I suddenly thought of Selma then and her coveted house in
Jordan, of the cypress trees and the strange little turret, and the postman with the red bicycle. I remembered watching it across the frontier through the binoculars and how proud of it she was.

'Was there much shelling about the windmill?' I asked casually. It would be strange I thought if the Arabs destroyed Selma's house in Israel and the Israelis her house in Jordan.

'At Yemin Moshe below Mount Zion,' said Dov. 'There was a big battle going on there. We went across to get Government House and Sur Bahir which was an Arab strong-point. The windmill is useful.

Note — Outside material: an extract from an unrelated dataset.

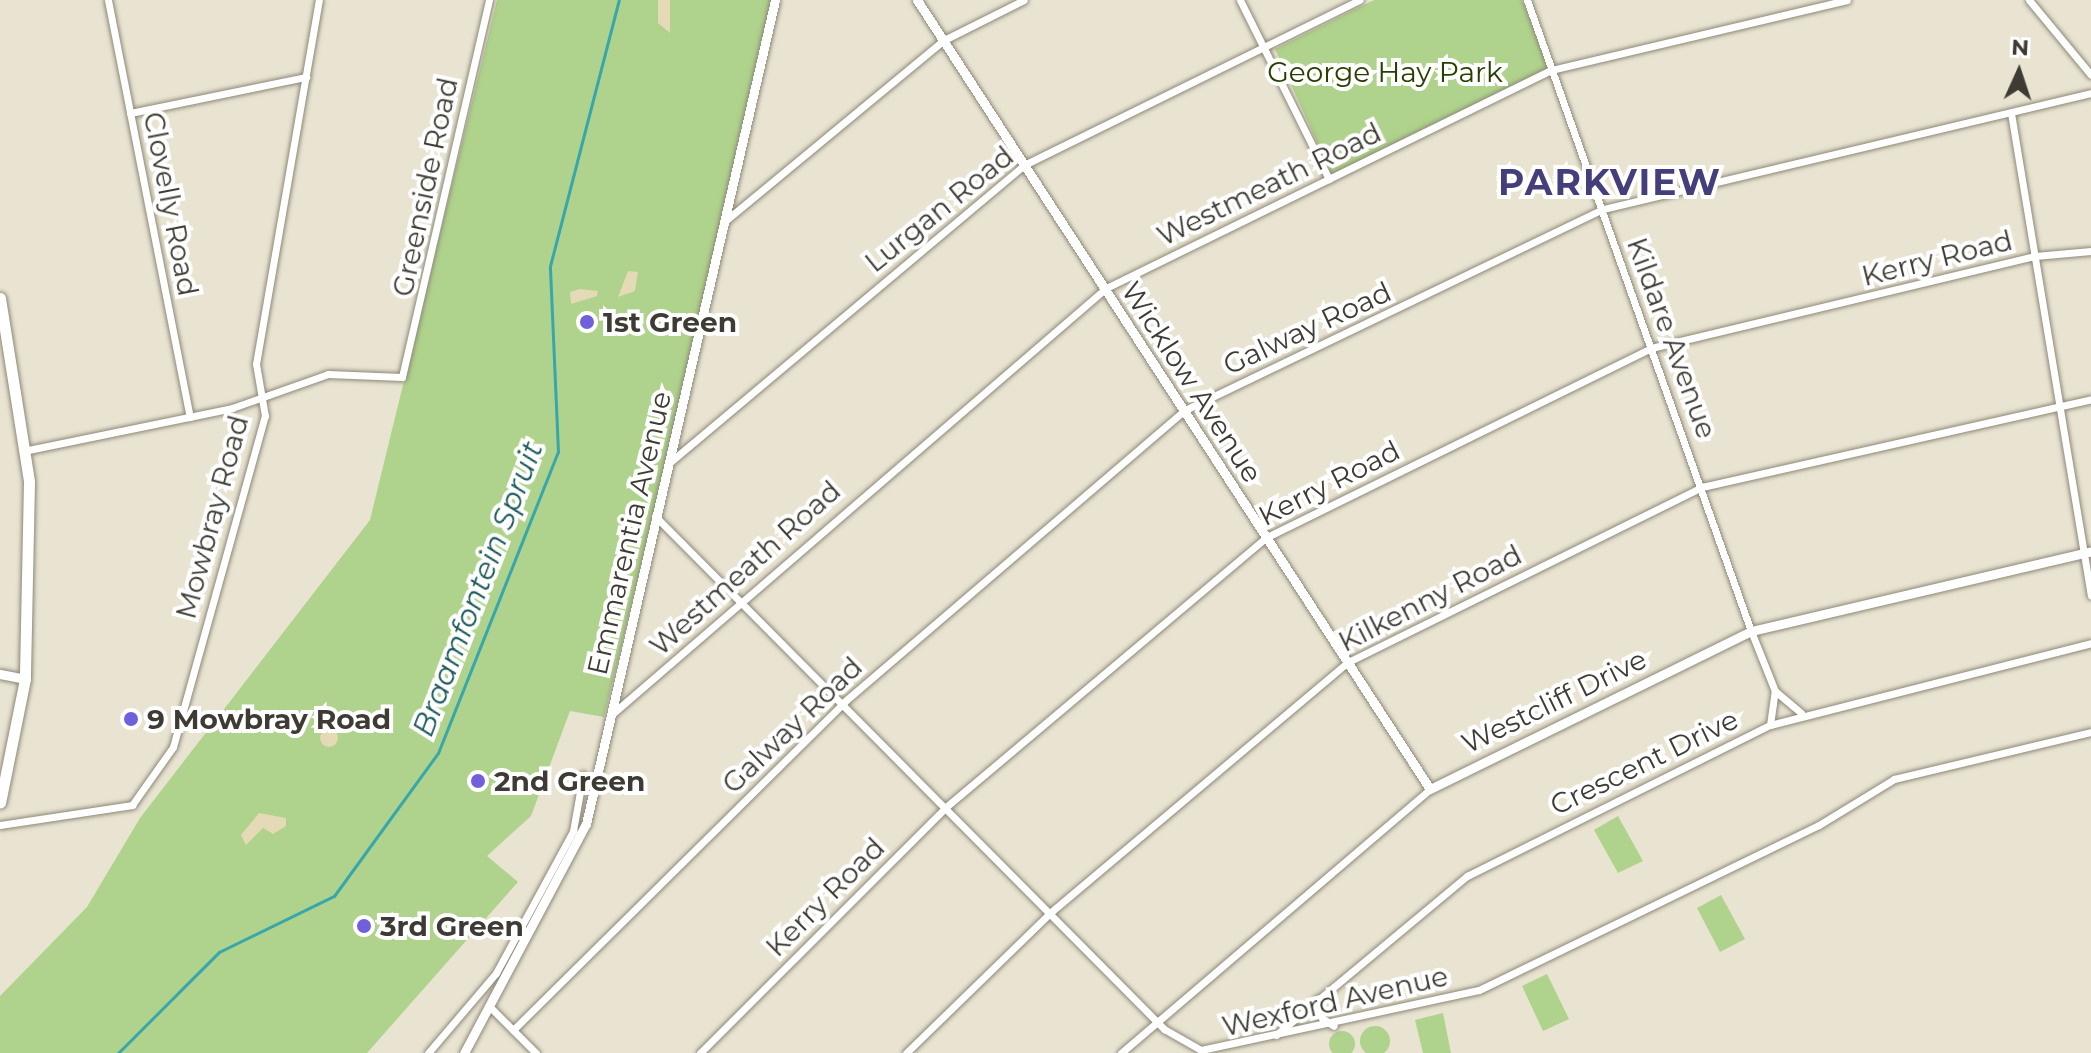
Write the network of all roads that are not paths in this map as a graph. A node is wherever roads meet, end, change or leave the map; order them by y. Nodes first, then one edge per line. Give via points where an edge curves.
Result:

In the war before we used it as an observation point and there was much shelling there.'

'Don Quixote,' said Zoo Baby. 'This is what they called the battle. Yes, it was Don Quixote. Because of the windmill, you understand.'

I agreed that I understood. Again I wondered about Selma and if she had kept her word to play golf.

We returned to the jeep as they were lifting the dead giraffe on to the truck, using a block and tackle. It looked an awkward way to handle such a gentle creature. With its spread wooden legs the loading equipment itself looked like a giraffe. The old keeper was directing the loading and the paratroops were helping. The keeper's eyes were still streaming and his voice, as he called to the men, was thick as mud. He seemed very anxious that they should not drop the giraffe.

There was still fighting in the South, beyond the windmill, and some small-arms fire from the dark hills behind Gethsemane and the Mount of Olives. But the heavy Judean night had settled in with what I came to know later as its overpowering effect. It falls in summer upon everything like a hand, keeping it, containing it. It is a time for sleeping in Jerusalem, or for lying in helpless wakefulness. It is not good for fighting.